An uptick in natural disasters and rebuilding costs could lead to homeowners being hit with insurance premiums going up another 16% over the next two years, Fox Business reported.
The report by Fox said that real estate analytics firm Cotality projected that the average homeowner insurance premium is expected to rise 8% in 2026, followed by another 8% in 2027.
John Rogers, Cotality’s Chief Data and Analytics Officer, said at a conference that those premiums have been “rising dramatically” over the last few years, with some areas experiencing double-digit growth. He said that insurance now accounts for 9% of the typical U.S. homeowner’s payment.
That is the “highest average on record of a person’s outlay in terms of principal, interest, property tax, and insurance premiums,” Rogers said.
Higher Rebuilding Costs Drive Increases
Danielle Hale, Chief Economist at Realtor.com, told FOX Business that the higher cost of rebuilding, a reflection of both overall inflation and some housing supply-chain specific trends, is the driving force behind the higher premiums.
Hale also said that “more frequent disasters have resulted in more damage and increasing claims, trends insurers are trying to get ahead of.”
Hale said that Realtor.com research revealed that a “significant chunk of the U.S. housing stock” faces severe or extreme climate risk, ranging from more than 6% for flooding, 18% for wind risk, and 6% for wildfire.
According to Hale, trillions of dollars worth of real estate are exposed to significant risk.
Citing a September report, Realtor.com said that coastal markets dominate the list of metropolitan areas that have the highest dollar value of homes exposed to severe or extreme flood risk. The Miami–Fort Lauderdale–West Palm Beach, Florida, market ranks first.

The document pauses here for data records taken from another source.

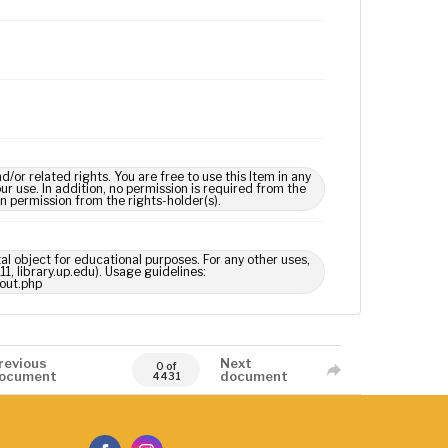
 related rights. You are free to use this Item in any
our use. In addition, no permission is required from the
in permission from the rights-holder(s).
tal object for educational purposes. For any other uses,
1, library.up.edu). Usage guidelines:
out.php
revious
Next
0 of
ocument
document
4431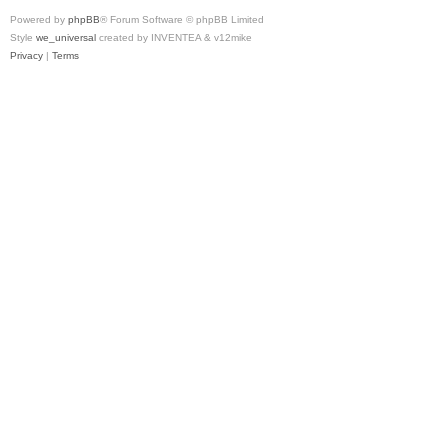
Powered by
phpBB
® Forum Software © phpBB Limited
Style
we_universal
created by INVENTEA & v12mike
Privacy
|
Terms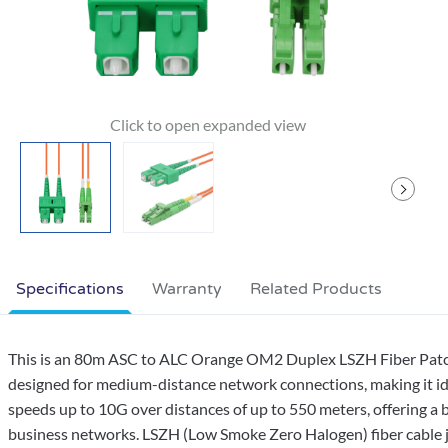
Specifications
Warranty
Related Products
This is an 80m ASC to ALC Orange OM2 Duplex LSZH Fiber Patch 
designed for medium-distance network connections, making it idea
speeds up to 10G over distances of up to 550 meters, offering a
business networks. LSZH (Low Smoke Zero Halogen) fiber cable j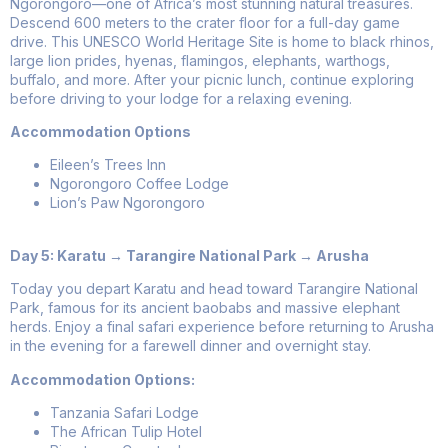
Ngorongoro—one of Africa’s most stunning natural treasures.
Descend 600 meters to the crater floor for a full-day game
drive. This UNESCO World Heritage Site is home to black rhinos,
large lion prides, hyenas, flamingos, elephants, warthogs,
buffalo, and more. After your picnic lunch, continue exploring
before driving to your lodge for a relaxing evening.
Accommodation Options
Eileen’s Trees Inn
Ngorongoro Coffee Lodge
Lion’s Paw Ngorongoro
Day 5: Karatu → Tarangire National Park → Arusha
Today you depart Karatu and head toward Tarangire National
Park, famous for its ancient baobabs and massive elephant
herds. Enjoy a final safari experience before returning to Arusha
in the evening for a farewell dinner and overnight stay.
Accommodation Options:
Tanzania Safari Lodge
The African Tulip Hotel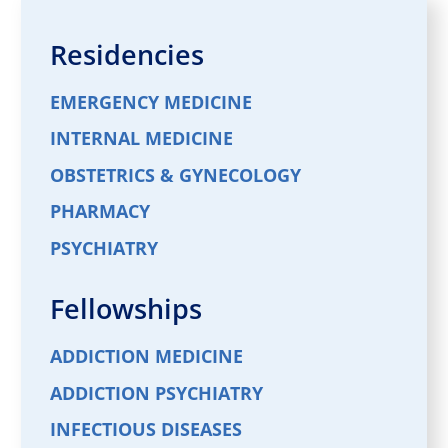
Residencies
EMERGENCY MEDICINE
INTERNAL MEDICINE
OBSTETRICS & GYNECOLOGY
PHARMACY
PSYCHIATRY
Fellowships
ADDICTION MEDICINE
ADDICTION PSYCHIATRY
INFECTIOUS DISEASES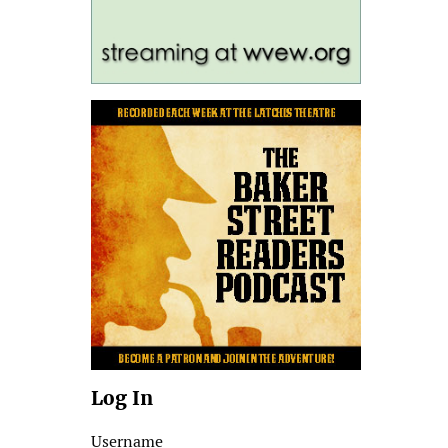
Log In
Username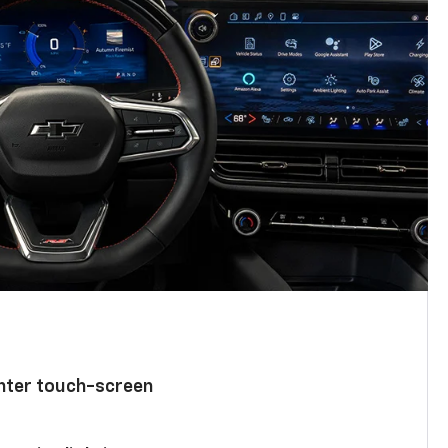
enter touch-screen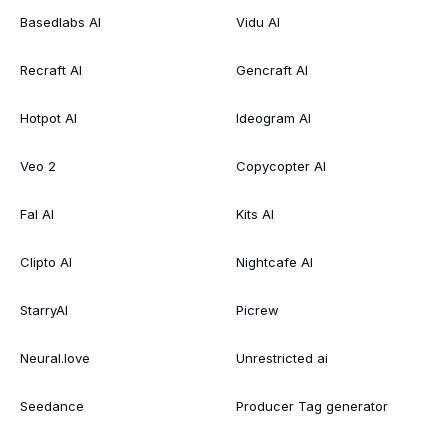
Basedlabs AI
Vidu AI
Recraft AI
Gencraft AI
Hotpot AI
Ideogram AI
Veo 2
Copycopter AI
Fal AI
Kits AI
Clipto AI
Nightcafe AI
StarryAI
Picrew
Neural.love
Unrestricted ai
Seedance
Producer Tag generator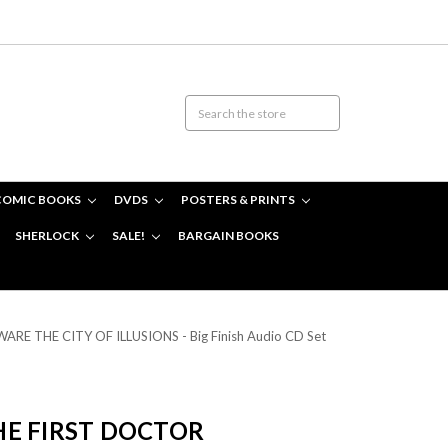
COMIC BOOKS
DVDS
POSTERS & PRINTS
SHERLOCK
SALE!
BARGAIN BOOKS
WARE THE CITY OF ILLUSIONS - Big Finish Audio CD Set
E FIRST DOCTOR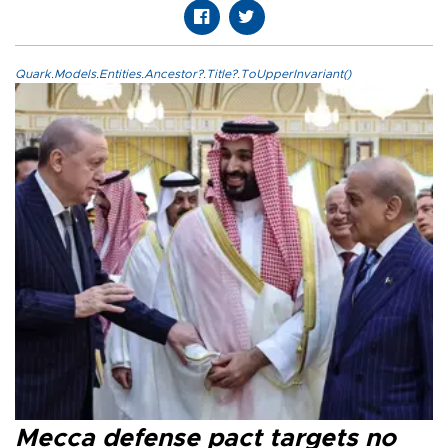
Quark.Models.Entities.Ancestor?.Title?.ToUpperInvariant()
Mecca defense pact targets no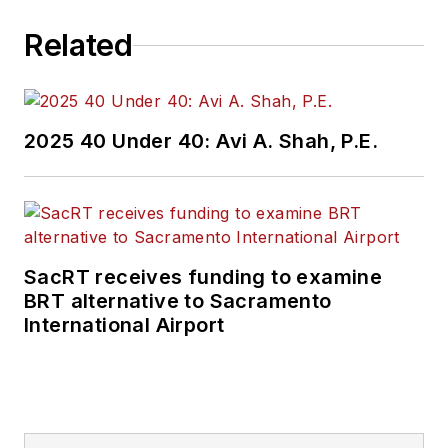
Related
2025 40 Under 40: Avi A. Shah, P.E.
SacRT receives funding to examine
BRT alternative to Sacramento
International Airport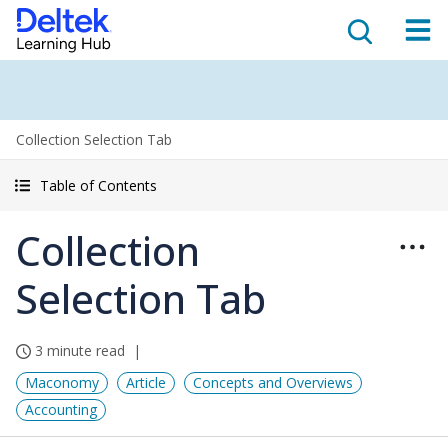
Collection Selection Tab
Table of Contents
Collection
Selection Tab
3 minute read
Maconomy
Article
Concepts and Overviews
Accounting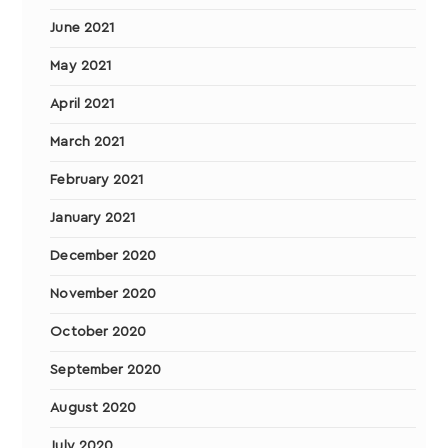
June 2021
May 2021
April 2021
March 2021
February 2021
January 2021
December 2020
November 2020
October 2020
September 2020
August 2020
July 2020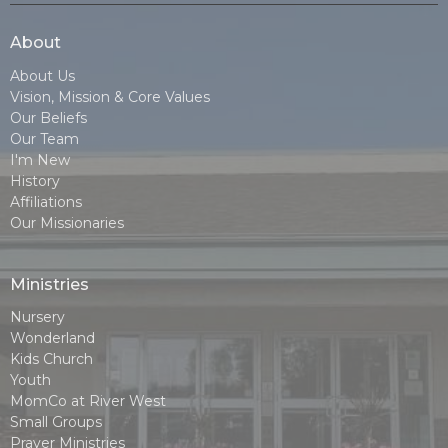
About
About Us
Vision, Mission & Core Values
Our Beliefs
Our Team
I'm New
History
Affiliations
Our Missionaries
Ministries
Nursery
Wonderland
Kids Church
Youth
MomCo at River West
Small Groups
Prayer Ministries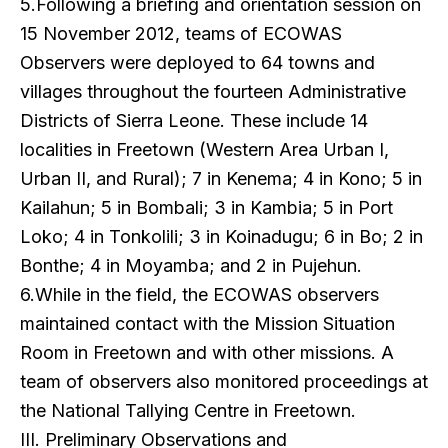
5.Following a briefing and orientation session on
15 November 2012, teams of ECOWAS
Observers were deployed to 64 towns and
villages throughout the fourteen Administrative
Districts of Sierra Leone. These include 14
localities in Freetown (Western Area Urban I,
Urban II, and Rural); 7 in Kenema; 4 in Kono; 5 in
Kailahun; 5 in Bombali; 3 in Kambia; 5 in Port
Loko; 4 in Tonkolili; 3 in Koinadugu; 6 in Bo; 2 in
Bonthe; 4 in Moyamba; and 2 in Pujehun.
6.While in the field, the ECOWAS observers
maintained contact with the Mission Situation
Room in Freetown and with other missions. A
team of observers also monitored proceedings at
the National Tallying Centre in Freetown.
III. Preliminary Observations and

Roughly $306.8 billion in total home value is at risk, the report said, representing 23.2% of the area’s total housing value.

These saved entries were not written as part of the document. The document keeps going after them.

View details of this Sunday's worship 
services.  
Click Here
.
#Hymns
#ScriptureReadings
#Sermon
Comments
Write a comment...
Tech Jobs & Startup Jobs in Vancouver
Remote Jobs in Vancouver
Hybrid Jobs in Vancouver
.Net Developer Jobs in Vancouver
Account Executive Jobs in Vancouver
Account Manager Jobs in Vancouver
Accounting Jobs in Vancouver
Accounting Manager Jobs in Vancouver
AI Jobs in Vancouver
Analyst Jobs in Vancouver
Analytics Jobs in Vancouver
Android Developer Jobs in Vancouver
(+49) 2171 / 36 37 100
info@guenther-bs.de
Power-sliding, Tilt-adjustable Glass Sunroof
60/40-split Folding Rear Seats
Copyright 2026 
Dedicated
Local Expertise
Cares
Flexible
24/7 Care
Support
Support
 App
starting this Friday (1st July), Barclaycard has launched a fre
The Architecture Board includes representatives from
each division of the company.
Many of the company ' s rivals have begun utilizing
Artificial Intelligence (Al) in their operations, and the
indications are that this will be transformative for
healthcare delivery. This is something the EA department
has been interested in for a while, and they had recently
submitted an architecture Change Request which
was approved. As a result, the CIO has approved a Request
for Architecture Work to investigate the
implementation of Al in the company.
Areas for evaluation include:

Fox Business said that the rise in cost could further hinder buyers in an already stagnant housing market. It said that many potential buyers have been pushed to the sidelines by a lingering affordability crisis, as high interest rates and rising housing costs have made it difficult for people to move.
Hannah Jones, Senior Economic Research Analyst at Realtor.com, said in a recent report that a rise in premiums could discourage potential buyers who are trying to estimate their monthly housing expenses, Fox reported.
“In both cases, climbing insurance costs can contribute to weaker buyer demand and more fragile housing stability in already vulnerable markets,” Jones said.